Revenue trajectory: ~$9B ARR (end of 2025) → $14B ARR (Series G, February 2026) → $30B+ ARR (April 2026) → $47B ARR (Series H, May 2026). The Series G coincided with a confidential S-1 filing; the Series H was led by Altimeter, Dragoneer, Greenoaks, and Sequoia at a $965B post-money valuation.
---
Ecosystem and developer platform
Model Context Protocol (MCP): An open standard Anthropic released to replace fragmented per-source integrations with a universal protocol for connecting AI agents to external data sources. Early adopters include Block, Apollo, Zed, Replit, Codeium, and Sourcegraph; pre-built connectors cover GitHub, Slack, Google Drive, and Postgres.
Claude Code: The agentic coding product that became GA in September 2025 with GitHub Actions, VS Code, and JetBrains integrations. By February 2026 it accounted for an estimated 4% of all GitHub public commits worldwide and $2.5B+ in ARR. Claude Sonnet 5 is now its default model, with a 1M-token context window.
Claude Science: Announced June 2026 for pharmaceutical and biotech research workflows, positioned as the scientific-domain analog to Claude Code.
---
Where it's heading
The events in this bundle point toward several durable dynamics:
1. Tiered access as the new normal. The Fable/Mythos split — and the government's willingness to enforce it via export controls — suggests that the most capable frontier models will increasingly be gated behind government-mediated access tiers, with Anthropic and regulators co-determining who gets what.
2. Safety as a competitive and legal battleground. Anthropic's refusal to remove its two contested safeguards, its court challenge to the supply-chain designation, and its public attribution of distillation attacks all signal that safety policy is now a legal and geopolitical matter, not just a product decision.
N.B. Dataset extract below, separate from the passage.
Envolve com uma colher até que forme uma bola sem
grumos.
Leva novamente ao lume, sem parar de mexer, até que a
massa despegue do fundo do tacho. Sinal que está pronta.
3. Agentic products as the revenue engine. Claude Code's trajectory — from research preview to $2.5B ARR in under six months — and the launch of Claude Science suggest Anthropic is building a portfolio of domain-specific autonomous agents on top of its model infrastructure.
4. Infrastructure as a moat. The multi-hyperscaler compute commitments, combined with the SpaceX Colossus deal and interest in orbital compute, indicate Anthropic is treating training infrastructure as a strategic asset requiring diversification across providers and geographies.